Por: Karoline Cavalcante

Duas deputadas trans em guerra contra Trump

Erika Hilton pretende acionar Trump por transfobia | Foto: Bruno Spada/Câmara dos Deputados

O viés conservador do presidente dos Estados Unidos, Donald Trump (Republicano) poderá gerar mais um incidente político e internacional. As deputadas federais Erika Hilton (Psol-SP) e Duda Salabert (PDT-MG), únicas parlamentares trans eleitas para o Congresso Nacional, denunciaram publicamente a emissão de vistos diplomáticos pelos Estados Unidos com o gênero masculino, em desacordo com seus documentos oficiais. As parlamentares acusam o governo norte-americano de adotar uma política transfóbica institucionalizada e anunciaram ações diplomáticas e jurídicas contra o país.

Na quarta-feira (17), Erika afirmou ter acionado o Ministério das Relações Exteriores do Brasil e articula uma ação internacional contra Trump, responsabilizando-o diretamente por uma política “de transfobia de Estado” após a assinatura da Ordem Executiva 14168.

Ordem

A ordem, intitulada "Defendendo as Mulheres do Extremismo da Ideologia de Gênero e Restaurando a Verdade Biológica ao Governo Federal", foi emitida por Trump em 20 de janeiro de 2025, dia de sua segunda posse.
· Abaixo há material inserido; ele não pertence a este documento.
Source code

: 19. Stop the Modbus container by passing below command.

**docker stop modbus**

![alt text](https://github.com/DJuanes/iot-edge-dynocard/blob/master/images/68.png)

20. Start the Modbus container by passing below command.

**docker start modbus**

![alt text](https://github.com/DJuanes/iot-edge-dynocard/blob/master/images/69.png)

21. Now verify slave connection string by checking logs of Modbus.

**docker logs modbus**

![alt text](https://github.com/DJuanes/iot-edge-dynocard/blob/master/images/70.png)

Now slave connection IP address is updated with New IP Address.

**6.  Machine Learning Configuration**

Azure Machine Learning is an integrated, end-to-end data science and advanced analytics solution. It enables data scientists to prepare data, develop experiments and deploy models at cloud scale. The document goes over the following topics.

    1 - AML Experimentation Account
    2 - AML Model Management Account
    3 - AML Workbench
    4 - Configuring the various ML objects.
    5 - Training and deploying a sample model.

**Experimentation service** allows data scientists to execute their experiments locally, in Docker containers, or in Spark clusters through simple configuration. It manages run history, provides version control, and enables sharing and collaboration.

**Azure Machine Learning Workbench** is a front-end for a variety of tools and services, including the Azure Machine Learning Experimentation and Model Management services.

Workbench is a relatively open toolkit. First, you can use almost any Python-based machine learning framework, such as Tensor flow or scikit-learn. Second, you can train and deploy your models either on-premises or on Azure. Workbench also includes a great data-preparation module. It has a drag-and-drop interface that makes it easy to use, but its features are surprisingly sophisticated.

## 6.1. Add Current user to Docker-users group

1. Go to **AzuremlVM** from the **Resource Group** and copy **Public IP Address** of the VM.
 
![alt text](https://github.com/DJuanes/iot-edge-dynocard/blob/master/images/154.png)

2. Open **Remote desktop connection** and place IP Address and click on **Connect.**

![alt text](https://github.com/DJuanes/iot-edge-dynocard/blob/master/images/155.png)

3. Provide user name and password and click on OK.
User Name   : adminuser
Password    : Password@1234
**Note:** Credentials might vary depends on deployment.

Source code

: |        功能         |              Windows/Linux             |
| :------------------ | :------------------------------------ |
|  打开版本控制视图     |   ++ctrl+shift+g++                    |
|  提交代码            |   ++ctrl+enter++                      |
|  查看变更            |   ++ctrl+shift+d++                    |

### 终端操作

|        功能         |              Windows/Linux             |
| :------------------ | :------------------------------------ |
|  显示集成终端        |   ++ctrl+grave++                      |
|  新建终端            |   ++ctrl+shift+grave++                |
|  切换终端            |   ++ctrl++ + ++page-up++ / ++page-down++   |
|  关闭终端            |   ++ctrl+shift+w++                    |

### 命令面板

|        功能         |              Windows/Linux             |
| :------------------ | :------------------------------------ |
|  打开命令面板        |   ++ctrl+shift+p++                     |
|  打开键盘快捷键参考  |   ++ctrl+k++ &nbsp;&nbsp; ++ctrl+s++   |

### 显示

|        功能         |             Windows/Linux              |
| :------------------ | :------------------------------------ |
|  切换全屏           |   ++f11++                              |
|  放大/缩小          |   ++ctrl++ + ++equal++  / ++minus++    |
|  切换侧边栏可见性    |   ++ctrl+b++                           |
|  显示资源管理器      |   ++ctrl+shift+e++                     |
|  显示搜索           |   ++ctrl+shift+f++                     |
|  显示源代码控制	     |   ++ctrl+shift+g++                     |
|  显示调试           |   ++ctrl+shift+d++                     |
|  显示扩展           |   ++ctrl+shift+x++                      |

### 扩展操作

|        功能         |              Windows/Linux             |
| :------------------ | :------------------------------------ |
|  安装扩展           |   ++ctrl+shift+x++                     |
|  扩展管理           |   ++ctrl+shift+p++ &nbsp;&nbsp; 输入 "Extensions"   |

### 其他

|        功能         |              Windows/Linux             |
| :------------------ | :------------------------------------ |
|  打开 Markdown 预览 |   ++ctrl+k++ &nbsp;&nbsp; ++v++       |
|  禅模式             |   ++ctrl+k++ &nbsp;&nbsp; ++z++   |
O documento estabelece o reconhecimento exclusivo dos sexos masculino e feminino, considerados "imutáveis desde o nascimento", como diretriz oficial do governo federal americano.

Erika havia sido convidada para participar de uma conferência na Universidade de Harvard e no Instituto de Tecnologia de Massachusett (MIT, na sigla em inglês), onde palestraria no painel "Diversidade e Democracia" no dia 12 de abril. No entanto, optou por não comparecer após receber o visto com a designação de gênero masculina. "É transfobia de Estado. Trump transformou o governo americano em uma máquina de perseguição a minorias", declarou a deputada.

Ela também destacou que, em 2023, seu visto fora emitido corretamente, respeitando sua identidade de gênero, o que indica uma mudança diretamente relacionada à nova política do governo Trump. “O que me preocupa é um país estar ignorando documentos oficiais acerca da existência dos próprios cidadãos, e alterando-os conforme a narrativa e os desejos de retirada de direitos do presidente da vez. É uma política higienista e desumana que, além de atingir as pessoas trans, também desrespeita a soberania do governo brasileiro em emitir documentos que devem ser respeitados pela comunidade internacional”, afirmou Hilton.

Encontro

Interlocutores do Itamaraty informaram ao Correio da Manhã que receberam a demanda da parlamentar e estão em articulação para recebê-la assim que possível. O encontro deverá acontecer quando houver convergência de agenda com o ministro de Relações Exteriores, Mauro Vieira, e possíveis posicionamentos do governo brasileiro serão feitos a partir do resultado da reunião.

Também enfrentou problema semelhante ao tentar renovar seu visto, a deputada Duda Salabert. Convidada por uma organização internacional para um curso sobre desenvolvimento na primeira infância, em parceria com a Universidade de Harvard, Salabert teve sua identidade de gênero trocada no processo consular. “Desde então, temos tentado resolver o caso por vias diplomáticas, exigindo nada além do óbvio: respeito. Respeito à minha identidade, aos meus documentos oficiais — incluindo minha certidão de nascimento, que está no feminino. Essa situação é mais do que transfobia: é um desrespeito à soberania do Brasil e aos direitos humanos mais básicos", afirmou a parlamentar.

Salabert também demonstrou confiança na atuação do Itamaraty: “Esse ataque não é só contra mim e Erika Hilton. É uma afronta a todos os brasileiros e brasileiras que acreditam na dignidade, no reconhecimento e no direito de existir plenamente.”

Procurada, a embaixada dos Estados Unidos no Brasil afirmou que os registros de visto são confidenciais conforme a lei americana e que não comenta casos individuais. No entanto, confirmou que o país somente reconhece os sexos de nascimento. "A embaixada dos Estados Unidos informa que os registros de visto são confidenciais conforme a lei americana e, por política, não comentamos casos individuais. Ressaltamos também que, de acordo com a Ordem Executiva 14168, é política dos EUA reconhecer dois sexos, masculino e feminino, considerados imutáveis desde o nascimento", disse a nota.